Work to complete —
In the listing, reproduce verbatim every line from the one containing "text 25.1.4. patekti" through the one containing "text 25.1.5.2. maistui", both of those lines included.

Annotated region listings

----

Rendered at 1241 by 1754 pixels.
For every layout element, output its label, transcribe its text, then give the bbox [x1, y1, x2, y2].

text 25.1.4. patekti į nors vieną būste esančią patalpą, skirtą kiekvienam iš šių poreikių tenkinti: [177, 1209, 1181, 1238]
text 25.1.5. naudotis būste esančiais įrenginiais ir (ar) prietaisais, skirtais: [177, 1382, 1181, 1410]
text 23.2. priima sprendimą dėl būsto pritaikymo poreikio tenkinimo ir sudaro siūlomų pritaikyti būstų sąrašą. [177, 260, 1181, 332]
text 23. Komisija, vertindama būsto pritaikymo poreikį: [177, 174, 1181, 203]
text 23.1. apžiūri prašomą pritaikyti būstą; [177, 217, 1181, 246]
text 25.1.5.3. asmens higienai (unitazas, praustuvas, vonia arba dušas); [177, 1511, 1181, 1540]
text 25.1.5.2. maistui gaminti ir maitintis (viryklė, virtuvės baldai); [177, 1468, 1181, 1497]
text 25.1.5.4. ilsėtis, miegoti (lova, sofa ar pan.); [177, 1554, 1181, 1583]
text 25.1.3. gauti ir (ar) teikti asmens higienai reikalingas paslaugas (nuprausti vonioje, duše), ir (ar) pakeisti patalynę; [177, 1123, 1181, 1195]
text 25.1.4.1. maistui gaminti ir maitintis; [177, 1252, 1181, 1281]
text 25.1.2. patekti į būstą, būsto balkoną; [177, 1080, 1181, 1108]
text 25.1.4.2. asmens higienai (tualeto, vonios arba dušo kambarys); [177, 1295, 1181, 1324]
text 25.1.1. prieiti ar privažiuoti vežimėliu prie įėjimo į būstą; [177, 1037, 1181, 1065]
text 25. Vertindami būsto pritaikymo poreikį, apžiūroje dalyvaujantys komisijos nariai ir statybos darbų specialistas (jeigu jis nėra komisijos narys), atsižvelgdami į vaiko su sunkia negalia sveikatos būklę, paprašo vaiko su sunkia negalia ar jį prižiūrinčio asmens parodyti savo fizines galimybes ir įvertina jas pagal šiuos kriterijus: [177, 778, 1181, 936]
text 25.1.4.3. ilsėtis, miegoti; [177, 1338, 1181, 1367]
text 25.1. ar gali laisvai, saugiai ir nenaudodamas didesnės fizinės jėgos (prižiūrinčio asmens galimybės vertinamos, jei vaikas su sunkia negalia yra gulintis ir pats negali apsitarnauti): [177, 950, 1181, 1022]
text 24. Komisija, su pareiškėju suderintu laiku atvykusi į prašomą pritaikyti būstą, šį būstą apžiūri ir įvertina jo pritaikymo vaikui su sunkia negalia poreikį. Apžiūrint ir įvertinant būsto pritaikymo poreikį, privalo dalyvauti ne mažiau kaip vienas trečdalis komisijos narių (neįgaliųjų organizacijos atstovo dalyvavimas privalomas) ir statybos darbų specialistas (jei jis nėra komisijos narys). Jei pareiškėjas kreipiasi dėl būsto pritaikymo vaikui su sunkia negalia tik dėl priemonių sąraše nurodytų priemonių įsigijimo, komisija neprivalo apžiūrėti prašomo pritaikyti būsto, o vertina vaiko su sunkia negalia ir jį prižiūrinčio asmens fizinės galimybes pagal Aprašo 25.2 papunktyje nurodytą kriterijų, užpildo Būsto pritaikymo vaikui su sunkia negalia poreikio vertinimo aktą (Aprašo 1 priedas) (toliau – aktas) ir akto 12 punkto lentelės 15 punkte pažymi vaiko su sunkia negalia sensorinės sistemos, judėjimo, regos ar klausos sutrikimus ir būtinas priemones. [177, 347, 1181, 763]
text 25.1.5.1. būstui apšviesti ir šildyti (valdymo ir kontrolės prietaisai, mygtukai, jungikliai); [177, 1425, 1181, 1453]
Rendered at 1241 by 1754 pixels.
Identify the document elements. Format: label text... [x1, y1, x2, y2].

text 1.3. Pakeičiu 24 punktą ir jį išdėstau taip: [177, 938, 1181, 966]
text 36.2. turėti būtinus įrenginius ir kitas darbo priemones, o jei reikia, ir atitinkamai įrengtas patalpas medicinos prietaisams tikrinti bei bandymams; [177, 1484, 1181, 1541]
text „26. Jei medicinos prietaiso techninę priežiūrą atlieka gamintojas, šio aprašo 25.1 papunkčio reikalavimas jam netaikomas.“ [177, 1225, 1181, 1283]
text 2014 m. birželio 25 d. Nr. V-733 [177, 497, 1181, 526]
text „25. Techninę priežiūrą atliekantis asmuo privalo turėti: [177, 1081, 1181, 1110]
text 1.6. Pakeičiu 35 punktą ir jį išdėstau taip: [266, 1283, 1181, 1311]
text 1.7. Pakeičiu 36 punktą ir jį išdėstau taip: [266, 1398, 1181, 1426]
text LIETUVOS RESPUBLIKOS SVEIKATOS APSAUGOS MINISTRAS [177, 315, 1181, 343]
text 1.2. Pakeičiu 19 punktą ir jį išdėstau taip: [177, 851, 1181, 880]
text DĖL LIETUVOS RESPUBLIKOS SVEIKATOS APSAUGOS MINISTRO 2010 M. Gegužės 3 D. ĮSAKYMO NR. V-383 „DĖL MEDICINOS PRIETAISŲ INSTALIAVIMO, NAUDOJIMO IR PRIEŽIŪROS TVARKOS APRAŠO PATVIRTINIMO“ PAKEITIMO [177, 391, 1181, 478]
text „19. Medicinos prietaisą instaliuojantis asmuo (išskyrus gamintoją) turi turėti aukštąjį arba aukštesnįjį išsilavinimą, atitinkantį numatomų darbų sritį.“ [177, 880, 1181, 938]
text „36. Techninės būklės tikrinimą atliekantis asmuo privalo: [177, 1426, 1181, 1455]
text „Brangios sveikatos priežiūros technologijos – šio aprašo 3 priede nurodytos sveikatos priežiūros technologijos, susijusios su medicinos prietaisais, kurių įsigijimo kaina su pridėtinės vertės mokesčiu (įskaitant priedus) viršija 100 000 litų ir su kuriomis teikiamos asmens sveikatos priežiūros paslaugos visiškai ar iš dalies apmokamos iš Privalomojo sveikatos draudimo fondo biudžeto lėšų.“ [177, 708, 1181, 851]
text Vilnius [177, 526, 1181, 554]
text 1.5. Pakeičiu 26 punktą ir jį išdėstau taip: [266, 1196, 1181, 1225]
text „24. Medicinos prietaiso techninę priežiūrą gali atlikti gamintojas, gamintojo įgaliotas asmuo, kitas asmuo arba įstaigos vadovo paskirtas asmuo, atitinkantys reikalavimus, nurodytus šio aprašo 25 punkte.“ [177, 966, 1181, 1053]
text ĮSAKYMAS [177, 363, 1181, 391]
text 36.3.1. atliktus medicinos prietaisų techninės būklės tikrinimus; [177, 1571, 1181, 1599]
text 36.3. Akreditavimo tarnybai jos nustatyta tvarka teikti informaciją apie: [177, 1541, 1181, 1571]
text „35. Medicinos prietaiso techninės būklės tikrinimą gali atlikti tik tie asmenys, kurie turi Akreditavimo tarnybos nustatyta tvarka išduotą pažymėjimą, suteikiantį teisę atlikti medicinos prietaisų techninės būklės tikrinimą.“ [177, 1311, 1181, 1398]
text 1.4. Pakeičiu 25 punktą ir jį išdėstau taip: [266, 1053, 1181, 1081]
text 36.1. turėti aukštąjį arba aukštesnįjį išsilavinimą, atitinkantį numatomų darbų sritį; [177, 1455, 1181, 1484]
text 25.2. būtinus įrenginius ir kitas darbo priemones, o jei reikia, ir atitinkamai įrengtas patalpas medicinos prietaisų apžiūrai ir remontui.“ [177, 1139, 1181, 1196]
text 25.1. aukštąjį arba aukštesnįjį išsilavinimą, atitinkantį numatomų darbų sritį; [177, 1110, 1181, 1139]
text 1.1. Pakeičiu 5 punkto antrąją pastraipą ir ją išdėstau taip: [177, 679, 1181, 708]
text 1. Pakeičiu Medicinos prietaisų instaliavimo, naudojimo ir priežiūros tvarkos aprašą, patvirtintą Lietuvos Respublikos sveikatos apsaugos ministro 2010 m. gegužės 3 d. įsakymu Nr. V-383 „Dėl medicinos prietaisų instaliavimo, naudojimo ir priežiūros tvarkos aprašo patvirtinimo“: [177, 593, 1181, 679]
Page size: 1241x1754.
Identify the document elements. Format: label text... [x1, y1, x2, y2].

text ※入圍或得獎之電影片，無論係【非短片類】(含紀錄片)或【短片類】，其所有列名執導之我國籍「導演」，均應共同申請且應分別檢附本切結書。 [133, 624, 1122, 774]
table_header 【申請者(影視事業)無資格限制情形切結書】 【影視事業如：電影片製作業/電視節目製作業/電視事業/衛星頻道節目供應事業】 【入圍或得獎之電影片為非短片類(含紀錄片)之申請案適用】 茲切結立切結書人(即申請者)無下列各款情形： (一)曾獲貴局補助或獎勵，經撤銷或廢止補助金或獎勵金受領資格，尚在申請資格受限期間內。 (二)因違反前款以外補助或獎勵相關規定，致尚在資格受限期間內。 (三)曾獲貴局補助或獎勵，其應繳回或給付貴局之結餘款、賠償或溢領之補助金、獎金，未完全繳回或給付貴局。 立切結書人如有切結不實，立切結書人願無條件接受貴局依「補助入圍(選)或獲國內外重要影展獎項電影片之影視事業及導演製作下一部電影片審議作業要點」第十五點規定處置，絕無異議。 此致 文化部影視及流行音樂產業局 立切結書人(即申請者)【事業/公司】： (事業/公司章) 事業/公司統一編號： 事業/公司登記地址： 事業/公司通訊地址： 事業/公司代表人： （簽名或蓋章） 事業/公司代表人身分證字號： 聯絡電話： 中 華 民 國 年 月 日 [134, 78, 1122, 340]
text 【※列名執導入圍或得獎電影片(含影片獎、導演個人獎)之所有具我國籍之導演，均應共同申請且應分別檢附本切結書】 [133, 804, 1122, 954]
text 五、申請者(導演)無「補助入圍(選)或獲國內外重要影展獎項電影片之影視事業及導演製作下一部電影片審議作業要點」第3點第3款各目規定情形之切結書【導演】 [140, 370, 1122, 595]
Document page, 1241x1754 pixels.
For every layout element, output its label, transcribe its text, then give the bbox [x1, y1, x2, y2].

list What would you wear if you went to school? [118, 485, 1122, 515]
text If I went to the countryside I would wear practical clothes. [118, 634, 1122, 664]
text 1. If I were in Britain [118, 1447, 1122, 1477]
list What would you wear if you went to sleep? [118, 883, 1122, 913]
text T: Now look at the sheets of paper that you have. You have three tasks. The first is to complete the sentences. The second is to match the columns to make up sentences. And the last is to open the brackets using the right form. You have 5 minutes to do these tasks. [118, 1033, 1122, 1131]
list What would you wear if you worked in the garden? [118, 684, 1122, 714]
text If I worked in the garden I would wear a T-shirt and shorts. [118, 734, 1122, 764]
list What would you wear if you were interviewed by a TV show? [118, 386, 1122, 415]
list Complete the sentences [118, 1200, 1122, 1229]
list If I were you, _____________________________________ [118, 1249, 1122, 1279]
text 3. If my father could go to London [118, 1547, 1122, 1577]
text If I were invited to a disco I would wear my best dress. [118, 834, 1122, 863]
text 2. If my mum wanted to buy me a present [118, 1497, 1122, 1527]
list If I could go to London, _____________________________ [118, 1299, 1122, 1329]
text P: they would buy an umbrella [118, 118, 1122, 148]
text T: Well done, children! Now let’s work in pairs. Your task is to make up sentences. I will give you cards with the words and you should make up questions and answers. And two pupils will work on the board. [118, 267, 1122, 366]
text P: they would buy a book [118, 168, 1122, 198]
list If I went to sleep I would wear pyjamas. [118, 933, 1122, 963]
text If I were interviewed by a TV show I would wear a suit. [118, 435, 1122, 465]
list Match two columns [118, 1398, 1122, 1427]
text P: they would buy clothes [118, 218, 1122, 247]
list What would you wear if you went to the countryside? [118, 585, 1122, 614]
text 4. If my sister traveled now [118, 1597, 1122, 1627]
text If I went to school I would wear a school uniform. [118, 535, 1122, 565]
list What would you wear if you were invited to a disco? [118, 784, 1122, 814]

----

Exercise output —
text 25.1.4. patekti į nors vieną būste esančią patalpą, skirtą kiekvienam iš šių poreikių tenkinti: [177, 1209, 1181, 1238]
text 25.1.5. naudotis būste esančiais įrenginiais ir (ar) prietaisais, skirtais: [177, 1382, 1181, 1410]
text 23.2. priima sprendimą dėl būsto pritaikymo poreikio tenkinimo ir sudaro siūlomų pritaikyti būstų sąrašą. [177, 260, 1181, 332]
text 23. Komisija, vertindama būsto pritaikymo poreikį: [177, 174, 1181, 203]
text 23.1. apžiūri prašomą pritaikyti būstą; [177, 217, 1181, 246]
text 25.1.5.3. asmens higienai (unitazas, praustuvas, vonia arba dušas); [177, 1511, 1181, 1540]
text 25.1.5.2. maistui gaminti ir maitintis (viryklė, virtuvės baldai); [177, 1468, 1181, 1497]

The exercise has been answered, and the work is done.